# Coffee Filter



## Propolis30 (Aug 25, 2005)

Will wax run through a coffee filter or is it too thick?


----------



## Pete0 (Mar 30, 2002)

Haven't tried that. I have used a 4x4 guaze pad lining a strainer to filter my wax with success. The coffee filter would be much finer and may clog very quickly.

--Pete0


----------



## Propolis30 (Aug 25, 2005)

I tried it. It worked but it was so slow and pretty much clogged and worthless after the first pour. Not worth doing really.


----------



## Mitch (Jul 7, 2003)

Here is how i have used coffee filters.

A Ball canning funel for the filter holder,place on top of a pint or quart canning jar.Put the whole rig in the oven.you will have to play with your oven a bit to get the temp you want.Most ovens turn on way befor 200 deg.I use double filters.It takes some time but works great.depending on how dirty the wax is but you should get about a pint befor the filer is pluged.
the funel will not hold a pint worth of wax just keep adding as it melts.


----------



## I.C. Hemlock (Jul 4, 2006)

I took the cappings from 4 medium supers and heated it in our old crock pot,wanted to use my wifes new one, but she would not let me. I poured the wax through part of the leg of a pair of women's panty hose.

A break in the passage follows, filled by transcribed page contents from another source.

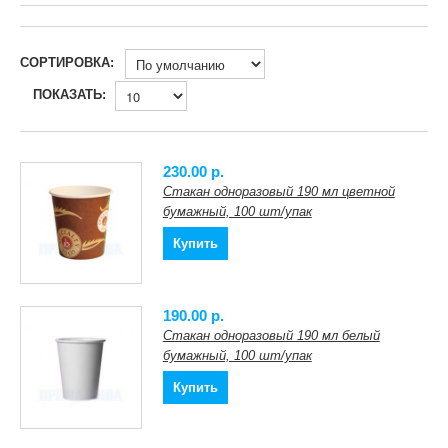
СОРТИРОВКА:
ПОКАЗАТЬ:
230.00 p.
Стакан одноразовый 190 мл цветной
бумажный, 100 шт/упак
Купить
190.00 p.
Стакан одноразовый 190 мл белый
бумажный, 100 шт/упак
Купить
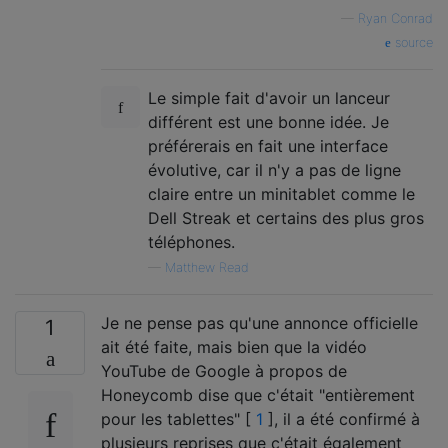
—
Ryan Conrad
source
Le simple fait d'avoir un lanceur
différent est une bonne idée. Je
préférerais en fait une interface
évolutive, car il n'y a pas de ligne
claire entre un minitablet comme le
Dell Streak et certains des plus gros
téléphones.
—
Matthew Read
Je ne pense pas qu'une annonce officielle
1
ait été faite, mais bien que la vidéo
YouTube de Google à propos de
Honeycomb dise que c'était "entièrement
pour les tablettes" [
1
], il a été confirmé à
plusieurs reprises que c'était également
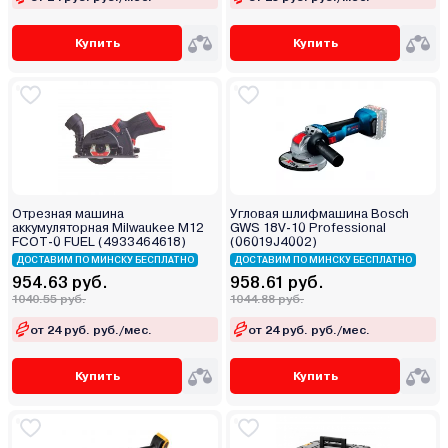
Купить
Купить
Отрезная машина
Угловая шлифмашина Bosch
аккумуляторная Milwaukee M12
GWS 18V-10 Professional
FCOT-0 FUEL (4933464618)
(06019J4002)
ДОСТАВИМ ПО МИНСКУ БЕСПЛАТНО
ДОСТАВИМ ПО МИНСКУ БЕСПЛАТНО
954.63 руб.
958.61 руб.
1040.55 руб.
1044.88 руб.
от 24 руб. руб./мес.
от 24 руб. руб./мес.
Купить
Купить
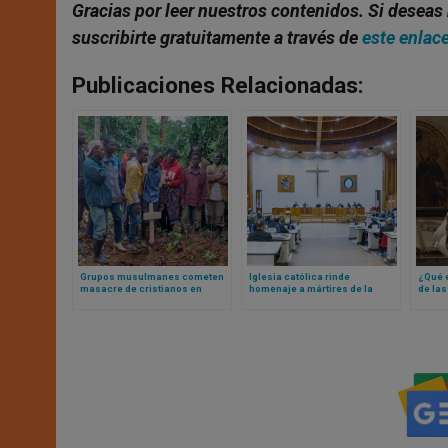
Gracias por leer nuestros contenidos. Si deseas 
suscribirte gratuitamente a través de
este enlac
Publicaciones Relacionadas:
Grupos musulmanes cometen
Iglesia católica rinde
¿Qué e
masacre de cristianos en
homenaje a mártires de la
de las
Congo: hay casi 30 muertos
persecución del gobierno
Respo
mexicano en la Guerra Cristera
¡con u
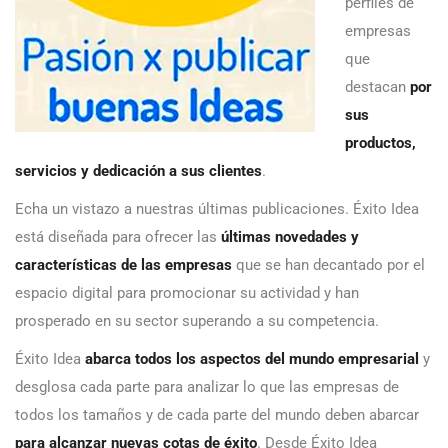
perfiles de
empresas
que
destacan
por
sus
productos,
servicios y dedicación a sus clientes
.
Echa un vistazo a nuestras últimas publicaciones. Éxito Idea
está diseñada para ofrecer las
últimas novedades y
características de las empresas
que se han decantado por el
espacio digital para promocionar su actividad y han
prosperado en su sector superando a su competencia.
Éxito Idea
abarca todos los aspectos del mundo empresarial
y
desglosa cada parte para analizar lo que las empresas de
todos los tamaños y de cada parte del mundo deben abarcar
para alcanzar nuevas cotas de éxito
. Desde Éxito Idea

This worked very well for me.


----------



## 2hives (Apr 1, 2004)

I attended an "expert" beeswax candlemakers class and she uses sheer white drapery cloth. She used 2 layers, clothespinned to her pouring container, which was just a 1/2 liter plastic drink bottle with the top cut off. 
The cloth seemed to work very well, no lint in the wax, and it's re-usable. Just get a half yard or so from any fabric store, or cut up old sheer drapes you don't need anymore.


----------